Как это часто бывает, одно и то же слово они с Карлоттой поняли по-разному. И, как оказалось, его единственная собственность была именно тем, что нужно Карлотте: земля, или, другими словами, дом. «О, я так давно думаю, где бы мне обосноваться, всю жизнь хотела дом с видом на океан!» — мурлыкала она, постукивая пальцами по округлявшемуся животу. Как она прижала Эдмунда к груди тогда, на шелковой фабрике, так и не отпускала от себя целую неделю; они проводили время то в палатке, наскоро разбитой позади каких-то дрянных концертных зальчиков, то в койке, немилосердно гнувшейся и трещавшей под их переплетенными телами. Карлотта отпустила его ровно настолько, чтобы он, одуревший от ее духов на апельсиновом масле, вернулся на ферму и потребовал ее себе.

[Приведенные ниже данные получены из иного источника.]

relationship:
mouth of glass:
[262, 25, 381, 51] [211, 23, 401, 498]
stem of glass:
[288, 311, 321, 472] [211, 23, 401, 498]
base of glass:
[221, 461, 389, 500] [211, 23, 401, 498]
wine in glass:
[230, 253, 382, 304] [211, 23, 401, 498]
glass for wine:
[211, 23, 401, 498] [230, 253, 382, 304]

— Папа, — взмолился он, обращаясь к Дитеру, — если ты сейчас отдашь мне ферму, она станет моей женой!
Но Дитер мог простить все, кроме предательства, и жесткими словами вернул Эдмунда на его порочную дорогу:
— Иди к своей проститутке, сынок. Фройляйн Карлотта в «Гнездовье кондора»? Ишь чего захотел!
Светила осенняя луна, Линда смотрела на них из окна над своей кроватью, на той стороне поля Брудер при свете читал Гомера и сначала не обращал внимания на крики, но, когда они стали очень уж громкими, он открыл дверь и увидел, как силуэт Эдмунда быстро удаляется от дома. Брудер мог бы подумать, что Эдмунд летит над полем, как призрак, но только он не верил в призраков — нет, Брудер верил только в грозный рок и в действительность.
— Мой сын никогда не подчинится глупому сердцу, — сказал Дитер в досаде и с глазу на глаз предложил Брудеру дополнить ту сделку, которую они уже давно заключили между собой.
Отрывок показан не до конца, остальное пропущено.